The plan for the next F1 generation is in place. In the 2026 season, the racing cars should be shorter, lighter, safer and more environmentally friendly. In the case of the engines, the first concrete framework conditions have already been established. However, the details of the drive development are still being debated.
Formula 1 sets the course for the future. At the meeting of the F1 Commission on Tuesday (April 26) in London, not only the new rules for 2023 were on the agenda, but also the long-term plans for the next engine formula and the upcoming racing car generation, which are due together in 2026 are to be launched.
The FIA World Council had already approved the framework conditions for the drive system in December. It will continue to be a 1.6-liter V6 engine coupled with a hybrid system. The expensive MGU-H will be eliminated in the future. For this, significantly more energy should be recuperated via the brakes. A total of 50 percent of the total power should be delivered to the rear axle via electric motors.
In order to create a CO2-neutral drive, the FIA has already started testing 100 percent sustainable petrol. Formula 1 currently uses fuel with a 10 percent organic content. However, the eco and savings course must not be at the expense of the show. Overall, Power 2026 should be at the same level as today. The new regulations are also intended to guarantee that there are no major differences in horsepower between the individual manufacturers.
Disputes still unresolved
The general conditions also stipulated that it should be easier for new manufacturers to enter Formula 1. This is primarily aimed at the two VW brands Porsche and Audi, which recently received the go-ahead from the Group's supervisory board to enter the market. The newcomers are pushing for the new engine regulations to be passed by June, as promised, to make entry plans official and work to begin.
For example, there is still a dispute about the amount of the budget cap for the development of the engines. Currently there is a figure of 140 million US dollars per year. The question is how high the extra bonus is for newcomers. Sums of between five and ten million US dollars a year were last discussed here. There is also still a need for discussion when it comes to the permitted test bench hours, the battery size and the charging capacity.
Those responsible can take a little longer with the regulations for the rest of the car. Here, the lead time for development is not quite as great as with the engines. But here, too, the F1 committees have already set the framework so that the fans know where the journey is going.
Targets for new cars
The aim is to significantly reduce air resistance with the new generation of racing cars in order to increase efficiency and reduce consumption.Of course, the action mustn't suffer either. The aerodynamics have already been modified for 2022 so that the cars can follow each other more easily. The next regulations should build on the progress made and ideally ensure even more duels on the slopes.

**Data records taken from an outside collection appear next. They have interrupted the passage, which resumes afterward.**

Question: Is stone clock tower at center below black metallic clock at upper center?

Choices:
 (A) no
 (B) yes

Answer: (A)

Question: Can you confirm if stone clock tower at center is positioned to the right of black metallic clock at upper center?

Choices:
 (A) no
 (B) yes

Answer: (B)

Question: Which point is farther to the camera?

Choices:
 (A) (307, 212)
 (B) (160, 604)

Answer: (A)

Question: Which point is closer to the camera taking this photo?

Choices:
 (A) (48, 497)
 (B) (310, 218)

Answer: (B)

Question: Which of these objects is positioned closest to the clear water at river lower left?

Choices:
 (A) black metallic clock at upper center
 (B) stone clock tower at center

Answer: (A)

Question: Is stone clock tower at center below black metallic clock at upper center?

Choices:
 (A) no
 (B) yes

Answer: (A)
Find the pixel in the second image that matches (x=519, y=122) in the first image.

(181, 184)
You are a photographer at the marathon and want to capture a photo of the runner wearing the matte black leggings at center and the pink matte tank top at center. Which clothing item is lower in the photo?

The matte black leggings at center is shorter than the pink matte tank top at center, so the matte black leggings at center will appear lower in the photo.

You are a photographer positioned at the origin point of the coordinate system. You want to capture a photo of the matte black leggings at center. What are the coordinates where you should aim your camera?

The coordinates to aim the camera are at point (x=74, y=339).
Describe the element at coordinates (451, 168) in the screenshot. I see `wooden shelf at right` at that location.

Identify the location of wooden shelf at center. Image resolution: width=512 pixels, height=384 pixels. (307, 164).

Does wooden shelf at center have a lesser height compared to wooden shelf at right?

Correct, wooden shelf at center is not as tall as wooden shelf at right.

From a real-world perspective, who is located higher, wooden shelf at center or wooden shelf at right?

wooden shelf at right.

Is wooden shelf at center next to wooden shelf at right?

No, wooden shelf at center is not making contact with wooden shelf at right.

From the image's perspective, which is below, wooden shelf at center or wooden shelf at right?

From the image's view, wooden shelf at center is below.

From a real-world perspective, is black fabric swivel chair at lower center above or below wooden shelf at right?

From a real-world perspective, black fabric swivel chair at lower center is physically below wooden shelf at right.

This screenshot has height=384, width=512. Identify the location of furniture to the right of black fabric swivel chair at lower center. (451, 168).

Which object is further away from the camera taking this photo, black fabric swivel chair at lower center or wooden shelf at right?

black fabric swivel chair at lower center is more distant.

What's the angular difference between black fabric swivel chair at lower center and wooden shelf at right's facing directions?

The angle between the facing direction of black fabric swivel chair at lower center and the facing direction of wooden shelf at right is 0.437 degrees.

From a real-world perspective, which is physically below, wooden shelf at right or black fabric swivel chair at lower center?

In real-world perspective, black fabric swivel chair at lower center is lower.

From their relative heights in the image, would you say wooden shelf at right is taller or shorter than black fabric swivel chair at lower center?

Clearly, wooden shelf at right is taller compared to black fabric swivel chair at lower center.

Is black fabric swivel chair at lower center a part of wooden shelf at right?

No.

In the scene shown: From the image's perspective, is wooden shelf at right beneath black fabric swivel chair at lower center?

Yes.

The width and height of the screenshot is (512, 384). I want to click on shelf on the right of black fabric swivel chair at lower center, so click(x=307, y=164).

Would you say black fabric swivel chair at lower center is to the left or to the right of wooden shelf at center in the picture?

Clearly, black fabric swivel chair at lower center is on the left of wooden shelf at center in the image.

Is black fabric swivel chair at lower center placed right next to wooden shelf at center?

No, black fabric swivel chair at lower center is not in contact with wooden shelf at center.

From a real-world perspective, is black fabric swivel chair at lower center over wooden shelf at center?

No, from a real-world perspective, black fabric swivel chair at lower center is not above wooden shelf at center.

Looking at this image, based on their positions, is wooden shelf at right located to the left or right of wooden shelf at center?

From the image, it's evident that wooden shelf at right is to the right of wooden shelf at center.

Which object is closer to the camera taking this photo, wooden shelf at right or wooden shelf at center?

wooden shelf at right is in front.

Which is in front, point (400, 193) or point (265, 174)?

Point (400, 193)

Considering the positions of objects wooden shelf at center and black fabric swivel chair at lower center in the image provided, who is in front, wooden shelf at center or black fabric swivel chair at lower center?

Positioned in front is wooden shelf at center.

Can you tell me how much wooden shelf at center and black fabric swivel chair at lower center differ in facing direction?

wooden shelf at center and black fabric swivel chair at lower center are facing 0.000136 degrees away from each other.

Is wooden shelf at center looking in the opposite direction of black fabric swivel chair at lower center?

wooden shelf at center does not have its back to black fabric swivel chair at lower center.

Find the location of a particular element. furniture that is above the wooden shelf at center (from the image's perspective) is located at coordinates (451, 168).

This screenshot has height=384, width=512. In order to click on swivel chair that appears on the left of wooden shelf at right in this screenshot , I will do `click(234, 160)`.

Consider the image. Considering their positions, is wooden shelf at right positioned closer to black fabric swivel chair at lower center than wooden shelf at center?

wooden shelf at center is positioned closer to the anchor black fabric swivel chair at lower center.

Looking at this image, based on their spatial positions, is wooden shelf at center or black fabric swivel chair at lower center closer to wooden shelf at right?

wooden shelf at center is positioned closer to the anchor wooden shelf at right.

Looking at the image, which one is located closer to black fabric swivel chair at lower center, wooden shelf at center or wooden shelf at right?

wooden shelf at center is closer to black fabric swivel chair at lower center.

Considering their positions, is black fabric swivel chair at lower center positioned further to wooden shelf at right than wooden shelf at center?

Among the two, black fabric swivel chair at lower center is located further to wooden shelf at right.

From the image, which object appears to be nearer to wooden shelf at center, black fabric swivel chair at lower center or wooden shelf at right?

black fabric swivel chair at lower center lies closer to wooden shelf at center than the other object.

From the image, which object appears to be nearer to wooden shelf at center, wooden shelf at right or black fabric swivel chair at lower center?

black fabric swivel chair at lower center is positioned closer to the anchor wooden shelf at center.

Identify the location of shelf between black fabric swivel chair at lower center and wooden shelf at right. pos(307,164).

Those responsible also promised that the trend towards ever longer and heavier cars would not only be stopped but reversed. With the current regulations, a limitation of the wheelbase to 3.60 meters has been stipulated for the first time. F1 technical director Pat Symonds can imagine that the space between the axles can be saved by another 30 centimeters.
In order to further reduce costs, the number of standard components should be increased. In addition, one wants to pay attention to the environmental compatibility of the permitted materials. Last but not least, they want to increase safety again with the next generation of vehicles. According to the plans, a step is to be taken in the direction of an "active and networked security system".